With a shriek he plummeted into a looming void. There was no telling how long he fell, but it was certain that when he landed, it was with a bone-jarring crash. For a moment Devadatta writhed helplessly, the wind knocked out of him, before he became aware of hard, cold stone beneath his body.
“Where am I? Speak!” he shouted.
“Oh, I’ll speak, never you fear.”
Mara’s voice was right beside him. Devadatta reached out to strike, as enraged as he was frightened. Or, to be more precise, he dealt with fear by turning it into rage. His fists struck empty air. Mara admired the boy. It was rare for someone so young to be fearless in peril, no matter how much was empty bravado. Mara needed someone with certain qualities: hotheaded, reckless, unable to judge the limits of his own danger, wily but stupid enough to fall into the lure of arrogance. This one would do.
“What do you want?” Devadatta shouted into the empty blackness. He gradually became aware, however, that this blackness wasn’t total; he could see a faint glimmer in the distance. From that and the stone underneath him, he surmised that he was in a cave and, since the air was frigid, a mountain cave.
Mara could have explained everything, but he preferred to watch and wait. Arrogance and bravado have their limits, so he bided his time—an hour, then two, then six—until h
e heard Devadatta’s teeth chattering and sensed the despair rising in his chest.

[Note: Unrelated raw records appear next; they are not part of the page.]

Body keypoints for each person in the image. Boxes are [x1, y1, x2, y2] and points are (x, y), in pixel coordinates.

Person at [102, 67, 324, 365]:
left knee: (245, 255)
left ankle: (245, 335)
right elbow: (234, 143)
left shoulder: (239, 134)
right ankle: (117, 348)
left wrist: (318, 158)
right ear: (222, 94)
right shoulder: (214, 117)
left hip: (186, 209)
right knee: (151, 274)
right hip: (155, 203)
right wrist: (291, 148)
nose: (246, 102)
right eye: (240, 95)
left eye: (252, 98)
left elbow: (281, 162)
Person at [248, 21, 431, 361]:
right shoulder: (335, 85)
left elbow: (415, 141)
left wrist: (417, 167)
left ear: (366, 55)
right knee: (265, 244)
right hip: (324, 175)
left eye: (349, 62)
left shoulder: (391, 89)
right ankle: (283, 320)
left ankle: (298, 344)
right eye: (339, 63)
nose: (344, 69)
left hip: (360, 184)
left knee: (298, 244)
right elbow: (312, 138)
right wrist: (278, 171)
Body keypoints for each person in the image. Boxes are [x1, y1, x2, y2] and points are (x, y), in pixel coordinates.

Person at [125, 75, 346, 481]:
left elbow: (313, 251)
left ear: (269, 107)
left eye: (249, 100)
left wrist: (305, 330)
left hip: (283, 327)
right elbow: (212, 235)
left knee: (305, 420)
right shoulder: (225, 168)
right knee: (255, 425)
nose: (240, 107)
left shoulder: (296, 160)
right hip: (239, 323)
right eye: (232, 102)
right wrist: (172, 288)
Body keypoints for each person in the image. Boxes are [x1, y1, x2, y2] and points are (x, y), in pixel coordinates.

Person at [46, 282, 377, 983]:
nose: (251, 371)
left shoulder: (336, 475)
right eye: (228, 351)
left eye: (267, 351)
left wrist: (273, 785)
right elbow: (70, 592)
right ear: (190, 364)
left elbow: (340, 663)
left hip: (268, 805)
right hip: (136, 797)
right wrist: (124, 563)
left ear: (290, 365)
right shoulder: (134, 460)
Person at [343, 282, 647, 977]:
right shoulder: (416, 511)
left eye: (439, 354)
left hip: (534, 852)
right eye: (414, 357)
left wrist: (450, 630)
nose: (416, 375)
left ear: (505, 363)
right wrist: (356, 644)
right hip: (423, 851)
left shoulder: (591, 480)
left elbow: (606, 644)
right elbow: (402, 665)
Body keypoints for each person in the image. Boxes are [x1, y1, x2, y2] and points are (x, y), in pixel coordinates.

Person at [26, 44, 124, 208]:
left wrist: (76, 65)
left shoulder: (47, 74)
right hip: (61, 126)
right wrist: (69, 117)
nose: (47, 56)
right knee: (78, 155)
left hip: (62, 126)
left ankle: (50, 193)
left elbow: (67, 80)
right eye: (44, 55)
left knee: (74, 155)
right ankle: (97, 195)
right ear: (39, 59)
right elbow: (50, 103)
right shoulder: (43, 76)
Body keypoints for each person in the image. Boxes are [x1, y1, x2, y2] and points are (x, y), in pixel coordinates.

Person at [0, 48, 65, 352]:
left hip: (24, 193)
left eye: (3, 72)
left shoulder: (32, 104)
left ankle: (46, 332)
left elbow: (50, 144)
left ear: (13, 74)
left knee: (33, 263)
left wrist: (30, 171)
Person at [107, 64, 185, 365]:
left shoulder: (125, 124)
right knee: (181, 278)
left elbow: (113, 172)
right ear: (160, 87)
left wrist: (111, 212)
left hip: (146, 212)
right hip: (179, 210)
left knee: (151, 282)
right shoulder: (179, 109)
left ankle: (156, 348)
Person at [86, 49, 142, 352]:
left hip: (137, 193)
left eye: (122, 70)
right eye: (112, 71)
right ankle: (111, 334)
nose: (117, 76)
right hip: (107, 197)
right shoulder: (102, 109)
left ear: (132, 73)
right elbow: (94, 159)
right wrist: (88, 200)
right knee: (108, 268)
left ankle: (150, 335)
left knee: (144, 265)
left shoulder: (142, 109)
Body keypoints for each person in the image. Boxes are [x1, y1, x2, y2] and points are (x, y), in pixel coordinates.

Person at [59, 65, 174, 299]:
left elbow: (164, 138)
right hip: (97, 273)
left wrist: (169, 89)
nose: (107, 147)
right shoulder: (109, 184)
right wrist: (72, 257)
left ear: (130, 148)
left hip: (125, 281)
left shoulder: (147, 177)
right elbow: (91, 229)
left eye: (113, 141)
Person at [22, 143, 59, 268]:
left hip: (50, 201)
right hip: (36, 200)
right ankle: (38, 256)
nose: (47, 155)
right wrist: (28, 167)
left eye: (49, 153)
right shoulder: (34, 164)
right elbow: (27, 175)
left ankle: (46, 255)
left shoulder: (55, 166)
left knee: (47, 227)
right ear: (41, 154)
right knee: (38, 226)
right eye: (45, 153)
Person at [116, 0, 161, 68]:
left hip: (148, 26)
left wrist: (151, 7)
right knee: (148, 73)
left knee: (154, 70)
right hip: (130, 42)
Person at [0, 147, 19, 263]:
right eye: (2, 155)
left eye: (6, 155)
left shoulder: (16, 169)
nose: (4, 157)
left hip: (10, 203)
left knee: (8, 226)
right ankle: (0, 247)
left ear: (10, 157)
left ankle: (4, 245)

“You are here to learn,” said Mara.
The broken silence made Devadatta jump. He controlled his anger this time; his mind had had time to work, and he knew that he was in a demon’s power. Exactly who or why was still unclear, but he had to be careful of more traps. Two were enough.

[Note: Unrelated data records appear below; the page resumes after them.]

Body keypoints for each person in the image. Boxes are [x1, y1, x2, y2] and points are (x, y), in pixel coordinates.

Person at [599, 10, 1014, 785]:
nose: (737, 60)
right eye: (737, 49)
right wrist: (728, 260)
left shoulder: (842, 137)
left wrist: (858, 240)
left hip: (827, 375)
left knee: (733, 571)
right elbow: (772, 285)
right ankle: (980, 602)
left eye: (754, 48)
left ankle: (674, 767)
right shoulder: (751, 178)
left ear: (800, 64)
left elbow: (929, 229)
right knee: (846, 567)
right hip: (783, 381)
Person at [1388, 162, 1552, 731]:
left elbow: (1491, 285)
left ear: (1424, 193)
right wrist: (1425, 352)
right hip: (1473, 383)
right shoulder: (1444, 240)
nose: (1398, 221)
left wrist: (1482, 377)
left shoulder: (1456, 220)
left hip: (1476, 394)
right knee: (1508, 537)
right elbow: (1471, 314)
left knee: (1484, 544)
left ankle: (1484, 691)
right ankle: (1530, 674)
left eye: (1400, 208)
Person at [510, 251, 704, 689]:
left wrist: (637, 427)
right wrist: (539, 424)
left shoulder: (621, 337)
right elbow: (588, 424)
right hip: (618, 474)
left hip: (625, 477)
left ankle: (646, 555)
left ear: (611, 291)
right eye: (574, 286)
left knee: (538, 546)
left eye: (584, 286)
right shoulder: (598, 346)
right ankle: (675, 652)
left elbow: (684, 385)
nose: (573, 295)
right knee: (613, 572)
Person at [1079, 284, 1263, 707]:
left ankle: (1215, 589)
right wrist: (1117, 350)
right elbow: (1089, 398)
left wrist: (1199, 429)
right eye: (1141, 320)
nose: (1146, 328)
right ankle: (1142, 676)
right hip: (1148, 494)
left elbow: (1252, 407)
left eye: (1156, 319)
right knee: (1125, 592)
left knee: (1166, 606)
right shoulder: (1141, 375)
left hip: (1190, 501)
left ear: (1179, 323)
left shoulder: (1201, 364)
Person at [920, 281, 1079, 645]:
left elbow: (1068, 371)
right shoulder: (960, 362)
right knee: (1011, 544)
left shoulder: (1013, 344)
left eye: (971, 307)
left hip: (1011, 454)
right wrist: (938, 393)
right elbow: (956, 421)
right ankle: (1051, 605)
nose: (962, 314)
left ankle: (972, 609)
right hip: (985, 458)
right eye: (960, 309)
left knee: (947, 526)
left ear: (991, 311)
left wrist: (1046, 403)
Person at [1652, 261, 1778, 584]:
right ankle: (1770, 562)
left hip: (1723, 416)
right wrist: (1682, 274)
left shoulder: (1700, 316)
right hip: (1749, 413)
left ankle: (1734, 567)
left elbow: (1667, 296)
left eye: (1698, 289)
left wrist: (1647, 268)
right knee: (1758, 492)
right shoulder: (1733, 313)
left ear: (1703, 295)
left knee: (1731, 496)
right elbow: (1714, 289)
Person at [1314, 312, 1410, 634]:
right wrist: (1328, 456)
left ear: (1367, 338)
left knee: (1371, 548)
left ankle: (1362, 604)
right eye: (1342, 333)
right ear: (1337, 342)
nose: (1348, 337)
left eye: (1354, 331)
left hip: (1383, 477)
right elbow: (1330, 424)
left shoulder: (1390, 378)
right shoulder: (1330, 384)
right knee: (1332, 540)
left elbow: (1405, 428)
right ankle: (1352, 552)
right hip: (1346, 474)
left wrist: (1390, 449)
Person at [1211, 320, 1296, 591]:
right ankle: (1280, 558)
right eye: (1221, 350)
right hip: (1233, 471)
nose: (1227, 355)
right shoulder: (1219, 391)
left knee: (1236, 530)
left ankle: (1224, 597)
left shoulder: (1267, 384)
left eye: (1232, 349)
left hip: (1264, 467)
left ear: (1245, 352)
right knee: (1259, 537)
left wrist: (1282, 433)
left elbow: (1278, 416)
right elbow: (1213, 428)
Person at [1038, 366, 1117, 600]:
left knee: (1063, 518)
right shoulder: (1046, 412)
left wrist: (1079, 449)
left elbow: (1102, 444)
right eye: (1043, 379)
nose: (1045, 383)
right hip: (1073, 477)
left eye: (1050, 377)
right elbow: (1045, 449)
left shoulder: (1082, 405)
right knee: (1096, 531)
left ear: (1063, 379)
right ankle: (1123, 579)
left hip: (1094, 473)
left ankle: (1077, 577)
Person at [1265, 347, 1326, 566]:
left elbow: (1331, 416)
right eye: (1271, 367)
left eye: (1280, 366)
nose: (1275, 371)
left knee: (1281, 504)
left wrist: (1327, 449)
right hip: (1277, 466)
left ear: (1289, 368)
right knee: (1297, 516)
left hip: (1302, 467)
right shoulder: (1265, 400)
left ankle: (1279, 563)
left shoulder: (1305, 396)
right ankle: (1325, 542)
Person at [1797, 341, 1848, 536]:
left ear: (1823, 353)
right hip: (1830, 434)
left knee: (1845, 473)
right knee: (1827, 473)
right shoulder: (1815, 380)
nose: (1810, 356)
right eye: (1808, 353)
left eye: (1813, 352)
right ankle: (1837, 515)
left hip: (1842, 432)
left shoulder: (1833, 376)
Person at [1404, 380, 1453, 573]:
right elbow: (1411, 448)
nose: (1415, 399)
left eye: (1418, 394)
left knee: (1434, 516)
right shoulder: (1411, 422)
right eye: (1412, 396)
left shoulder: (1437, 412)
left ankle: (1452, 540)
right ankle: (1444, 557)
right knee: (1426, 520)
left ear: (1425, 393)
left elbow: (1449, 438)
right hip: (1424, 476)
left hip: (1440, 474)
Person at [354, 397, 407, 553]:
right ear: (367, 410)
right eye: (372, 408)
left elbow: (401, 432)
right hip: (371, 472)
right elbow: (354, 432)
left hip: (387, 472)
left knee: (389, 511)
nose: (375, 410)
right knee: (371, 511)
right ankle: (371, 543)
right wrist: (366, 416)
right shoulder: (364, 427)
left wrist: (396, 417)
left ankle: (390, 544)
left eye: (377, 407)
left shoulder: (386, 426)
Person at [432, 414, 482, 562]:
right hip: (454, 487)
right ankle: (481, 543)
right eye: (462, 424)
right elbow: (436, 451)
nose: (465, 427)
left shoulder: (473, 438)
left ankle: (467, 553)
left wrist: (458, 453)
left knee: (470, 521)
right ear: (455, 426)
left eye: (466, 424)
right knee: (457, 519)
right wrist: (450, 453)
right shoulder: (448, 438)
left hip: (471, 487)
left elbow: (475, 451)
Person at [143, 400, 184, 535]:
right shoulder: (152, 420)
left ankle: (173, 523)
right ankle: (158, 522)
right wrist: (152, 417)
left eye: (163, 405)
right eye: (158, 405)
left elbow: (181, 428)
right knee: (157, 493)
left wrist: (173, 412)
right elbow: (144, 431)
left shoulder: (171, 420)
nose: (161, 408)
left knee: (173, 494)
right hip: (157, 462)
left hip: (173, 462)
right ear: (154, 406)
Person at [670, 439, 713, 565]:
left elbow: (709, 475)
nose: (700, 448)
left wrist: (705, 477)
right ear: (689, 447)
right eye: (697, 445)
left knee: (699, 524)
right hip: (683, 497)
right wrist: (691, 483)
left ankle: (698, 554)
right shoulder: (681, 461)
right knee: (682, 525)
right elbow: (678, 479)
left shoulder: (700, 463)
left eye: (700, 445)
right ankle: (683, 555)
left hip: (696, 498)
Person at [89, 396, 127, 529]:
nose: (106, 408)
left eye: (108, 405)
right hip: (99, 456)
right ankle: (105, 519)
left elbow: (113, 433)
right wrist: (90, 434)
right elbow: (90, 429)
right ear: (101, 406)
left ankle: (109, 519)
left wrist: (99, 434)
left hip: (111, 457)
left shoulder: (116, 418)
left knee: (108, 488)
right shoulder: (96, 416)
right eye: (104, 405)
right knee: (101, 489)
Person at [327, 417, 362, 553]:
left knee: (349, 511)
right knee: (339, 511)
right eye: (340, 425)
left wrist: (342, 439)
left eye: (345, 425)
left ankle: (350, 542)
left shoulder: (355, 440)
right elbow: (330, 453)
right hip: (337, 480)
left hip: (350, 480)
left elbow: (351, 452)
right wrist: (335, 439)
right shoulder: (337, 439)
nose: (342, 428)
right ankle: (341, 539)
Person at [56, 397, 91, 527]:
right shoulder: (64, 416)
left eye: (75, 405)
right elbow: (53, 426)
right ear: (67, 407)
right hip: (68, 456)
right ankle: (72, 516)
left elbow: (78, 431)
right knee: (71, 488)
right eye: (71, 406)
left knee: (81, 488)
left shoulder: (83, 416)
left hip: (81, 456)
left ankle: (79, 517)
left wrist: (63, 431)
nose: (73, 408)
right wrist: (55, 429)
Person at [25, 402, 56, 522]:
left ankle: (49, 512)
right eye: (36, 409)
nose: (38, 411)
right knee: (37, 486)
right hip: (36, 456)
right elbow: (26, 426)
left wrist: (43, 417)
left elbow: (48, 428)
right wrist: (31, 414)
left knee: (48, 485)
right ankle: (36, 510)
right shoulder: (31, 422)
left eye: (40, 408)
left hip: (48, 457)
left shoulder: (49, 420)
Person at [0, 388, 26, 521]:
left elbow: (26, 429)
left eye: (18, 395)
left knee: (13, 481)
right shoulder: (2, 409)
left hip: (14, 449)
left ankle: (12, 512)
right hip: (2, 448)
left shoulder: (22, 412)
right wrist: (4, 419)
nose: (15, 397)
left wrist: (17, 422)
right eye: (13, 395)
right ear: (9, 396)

“I’m a prince; I can bargain with you,” he said, his eyes moving from side to side in case the demon showed himself. Which Mara did, appearing as he had in the pavilion, a tall stranger in a black cloak.
“You aren’t listening. I said you’re here to learn.”
“Learn what?” Pause. “I’m listening.”
Mara caught the note of defeat in the boy’s voice; he couldn’t pretend to himself any longer that he had the upper hand. “Learn to be king,” said Mara.
“Don’t be ridiculous,” the boy flared. “I’m going to be king, anyway. I don’t need you for that, whoever you are.”
“Ridiculous! My dear fool, you gave away your chances the moment you set foot away from home. There is no throne waiting for you back there, not now or ever.”
“Liar!”
This heated outburst made Mara decide to wait again, and so he delayed another few hours while Devadatta grew colder and lonelier and the weight of the demon’s words had sunk in. Then, because he knew that gratitude can be as effective as fear, Mara clapped his hands, and a small campfire appeared in the cave some yards away from the boy. Devadatta rushed over to it and warmed his shivering body. “The only throne you have a hope of capturing is Siddhartha’s,” said Mara. The firelight made Devadatta’s eyes gleam. As always, the demon had grasped an idea that was already in his victim’s mind. “His father is too strong. You cannot overthrow him. But it is through him that you will depose the son.”